The skills gained from studying a science, technology, engineering or mathematics (STEM) subject at A level or degree level are in demand by employers. Graduates with STEM degrees earn on average 5% to 10% higher salaries than the mean for all graduates.
A wide range of STEM and non-STEM subjects are underpinned by mathematics. Having a broad mathematical knowledge and secure technical ability will help the transition from sixth-form to higher education. Together with good mathematical skills, employers are looking for the ability to work in a team, communicate effectively and show initiative.
The universities section has further details of the mathematical requirements of many degree courses.
These case studies show examples of how taking Further Mathematics helps people to succeed in their university education and careers.
Studying Further Mathematics at school gave me a head start during my undergraduate degree in Materials Science and Engineering at Swansea University. It also provided the foundations needed to understand some complex mathematics of analysis techniques that I used to investigate microstresses in steel during my DPhil at Oxford University.
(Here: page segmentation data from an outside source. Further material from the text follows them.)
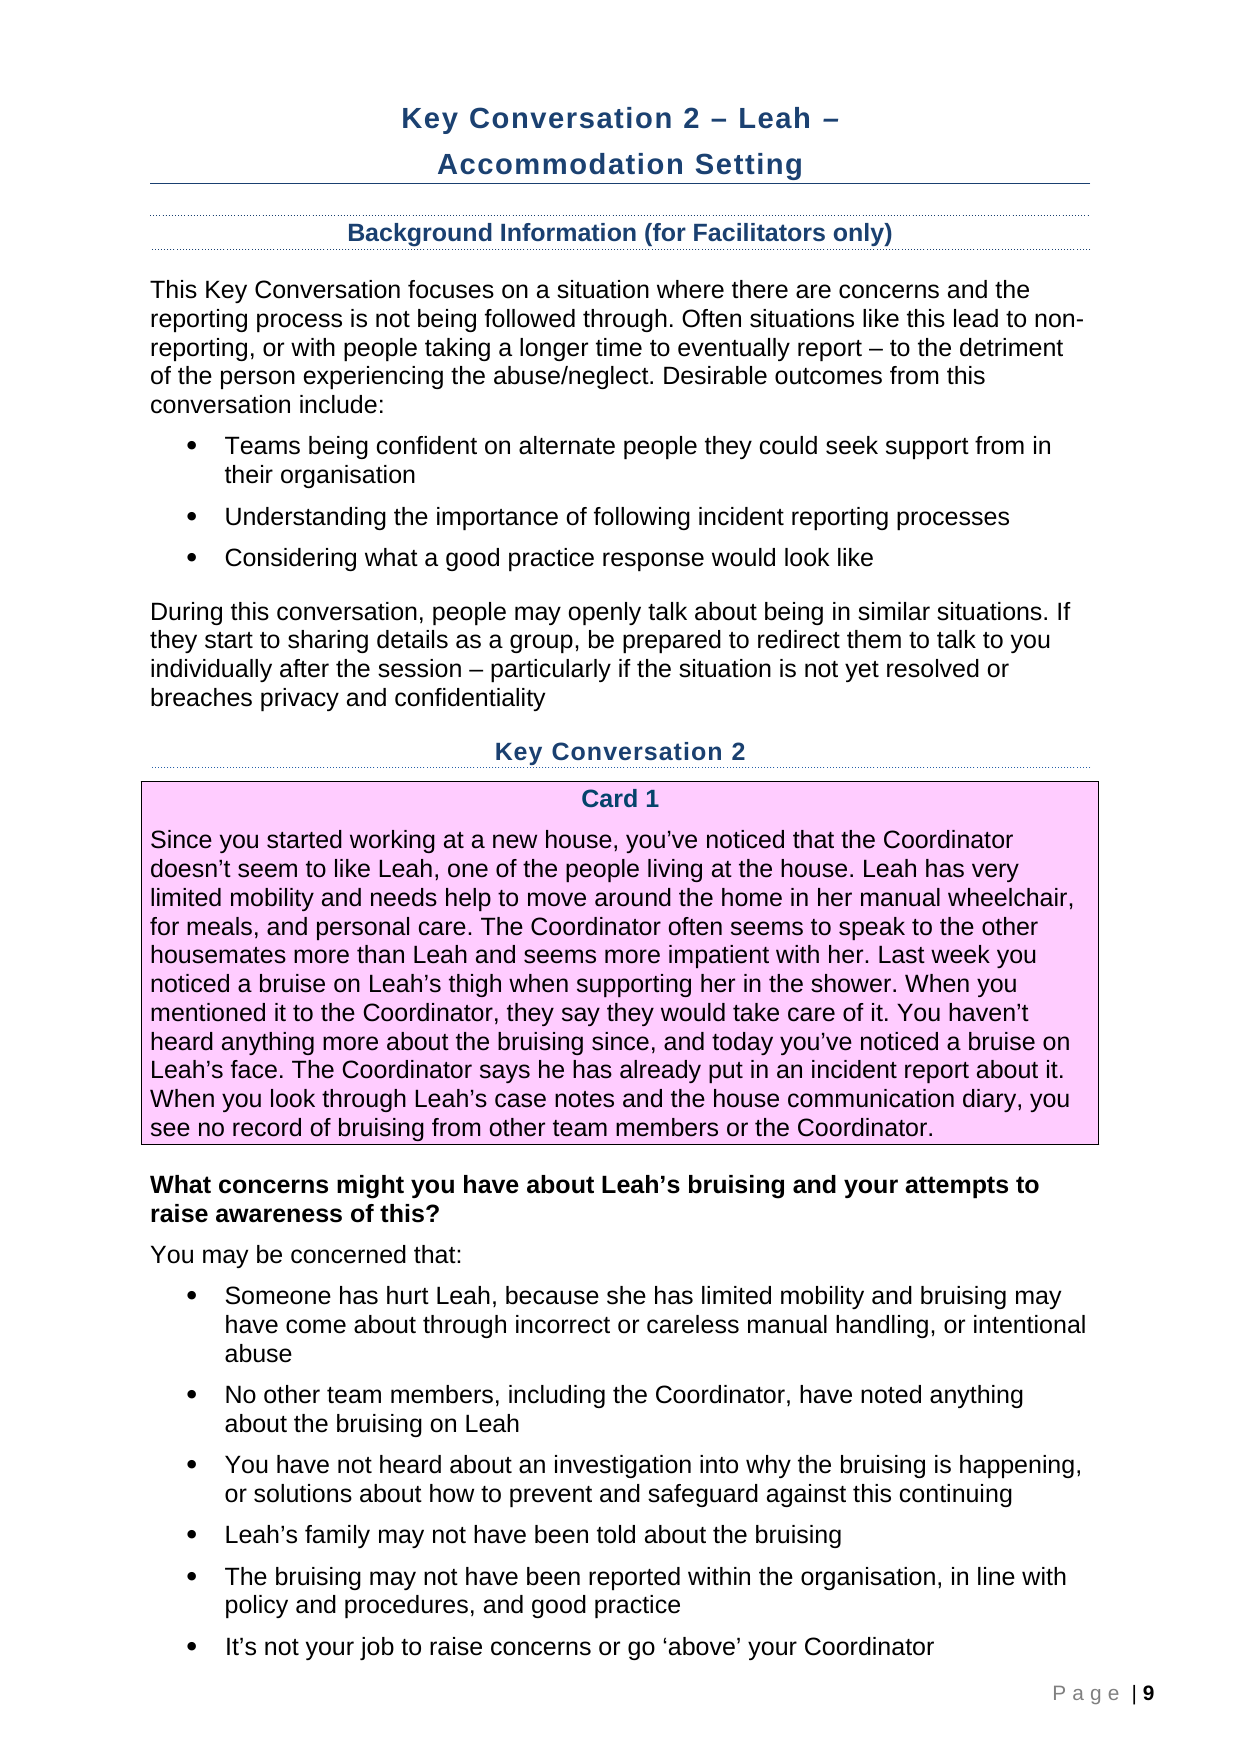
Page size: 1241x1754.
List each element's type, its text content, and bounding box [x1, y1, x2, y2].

text Since you started working at a new house, you’ve noticed that the Coordinator doesn’t seem to like Leah, one of the people living at the house. Leah has very limited mobility and needs help to move around the home in her manual wheelchair, for meals, and personal care. The Coordinator often seems to speak to the other housemates more than Leah and seems more impatient with her. Last week you noticed a bruise on Leah’s thigh when supporting her in the shower. When you mentioned it to the Coordinator, they say they would take care of it. You haven’t heard anything more about the bruising since, and today you’ve noticed a bruise on Leah’s face. The Coordinator says he has already put in an incident report about it. When you look through Leah’s case notes and the house communication diary, you see no record of bruising from other team members or the Coordinator. [142, 822, 1098, 1144]
text This Key Conversation focuses on a situation where there are concerns and the reporting process is not being followed through. Often situations like this lead to non-reporting, or with people taking a longer time to eventually report – to the detriment of the person experiencing the abuse/neglect. Desirable outcomes from this conversation include: [150, 275, 1090, 419]
subtitle Key Conversation 2 – Leah – [150, 101, 1090, 135]
text You may be concerned that: [150, 1240, 1090, 1268]
list Someone has hurt Leah, because she has limited mobility and bruising may have come about through incorrect or careless manual handling, or intentional abuse [187, 1281, 1090, 1367]
list You have not heard about an investigation into why the bruising is happening, or solutions about how to prevent and safeguard against this continuing [187, 1450, 1090, 1508]
text What concerns might you have about Leah’s bruising and your attempts to raise awareness of this? [150, 1170, 1090, 1227]
subtitle Background Information (for Facilitators only) [150, 215, 1090, 250]
list Teams being confident on alternate people they could seek support from in their organisation [187, 431, 1090, 489]
list The bruising may not have been reported within the organisation, in line with policy and procedures, and good practice [187, 1561, 1090, 1619]
subtitle Accommodation Setting [150, 147, 1090, 183]
list It’s not your job to raise concerns or go ‘above’ your Coordinator [187, 1632, 1090, 1660]
list Considering what a good practice response would look like [187, 543, 1090, 572]
subtitle Key Conversation 2 [150, 737, 1090, 768]
text During this conversation, people may openly talk about being in similar situations. If they start to sharing details as a group, be prepared to redirect them to talk to you individually after the session – particularly if the situation is not yet resolved or breaches privacy and confidentiality [150, 597, 1090, 712]
list Understanding the importance of following incident reporting processes [187, 501, 1090, 530]
text Card 1 [142, 782, 1098, 813]
list No other team members, including the Coordinator, have noted anything about the bruising on Leah [187, 1380, 1090, 1437]
list Leah’s family may not have been told about the bruising [187, 1520, 1090, 1549]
Since completing my DPhil I have been working at Rolls-Royce Plc. Rolls-Royce Plc is a global business providing integrated power systems for use on land, at sea and in the air. I started on the Rolls-Royce professional excellence engineering graduate training programme. Mathematics A Level or equivalent is currently one of the requirements to get on the Rolls-Royce engineering graduate training scheme. A strong background in mathematics has given me the skills and confidence to understand and then use theories or analysis methods that are new to me which was really helpful when I was rotating between different departments. Since finishing the graduate scheme I have worked as a Materials Applications Engineer. This involves providing materials advice to support our Defence Aerospace and Marine Gas Turbine businesses during design, manufacture and in service. Mathematics is useful in my current role for example understanding the fatigue behaviour of a material or using statistics to analyse mechanical test data.
I would definitely recommend Further Mathematics A Level as there are lots of opportunities for people with a good background in mathematics.
I am a Research Associate in the Meteorology department at Reading University. My job involves using mathematics to build computer models of the environment and find better ways of observing it. Basically I look out of the window and try to understand what the clouds are doing!
My undergraduate degree was in engineering, and we covered all of the Further Mathematics syllabus within the first term, so having seen it before was a great advantage when everything else about going to university was unfamiliar. I loved the way that all sorts of systems, from a diesel engine, foundations for a skyscraper, a robotic arm, or, indeed, the atmosphere, obeyed the same maths, allowing us to understand how those systems worked. Not such an abstract subject after all! Maths makes you think logically and critically, always testing your assumptions as you go along. It is also possible to know when you've got the right answer, which is enormously satisfying.
Although maths is essential for my job, there are more reasons why taking Further Mathematics was useful to me. The small class size at school, and the pace and variety of the lessons, were a great preparation for working in tutor groups at university. We could really explore the subject with the teacher, which made it much more interesting and fun (probably for our teacher too). It made the maths involved in other subjects, such as physics, much easier, as it really is just familiarity and practice - both of which you get more of by studying Further Mathematics. Also, since two of my A-levels were in the same subject I had more time and energy to study an unrelated subject - I took French.
I have never regretted taking Further Mathematics at A-level and would definitely recommend it to anyone wanting to explore how the world works.
I took Further Mathematics at A-Level and then went on to study Mechanical Engineering at Loughborough University. An A-Level in Further Mathematics wasn’t a requirement for my degree; however I found that it gave me a grounding in mathematics that some of my fellow students did not have and it gave me a head start when we got onto more complicated mechanical problems.
Since graduating I have been working with Vestas. Vestas is the worlds leading supplier of wind power solutions, we have installed more than 39,000 wind turbines in 63 countries. At Vestas we research, design, sell, manufacture, install and maintain wind power plants.
My job as a Control Engineer involves improving the way wind turbines ‘think’ so that they will generate power efficiently and reliably from the wind without being damaged. I use mathematics every day in my work in a variety of ways. One day I may be using statistics to analyse a wind power plant and thinking of ways to improve performance. The next day I may be using mechanics to analyse the loads and motions of a turbine. For anyone considering a career as an Engineer I would definitely recommend taking Further Mathematics.
Without strong qualifications in mathematics I wouldn’t have got the job I have. One of many perks of the job is having the opportunity to travel and work with colleagues from different cultures all over the world.
There is a lot of talk in the media about climate change and global warming. I feel fortunate to be working for a company and doing a job where I feel I am doing my bit in solving one of the major challenges facing our generation.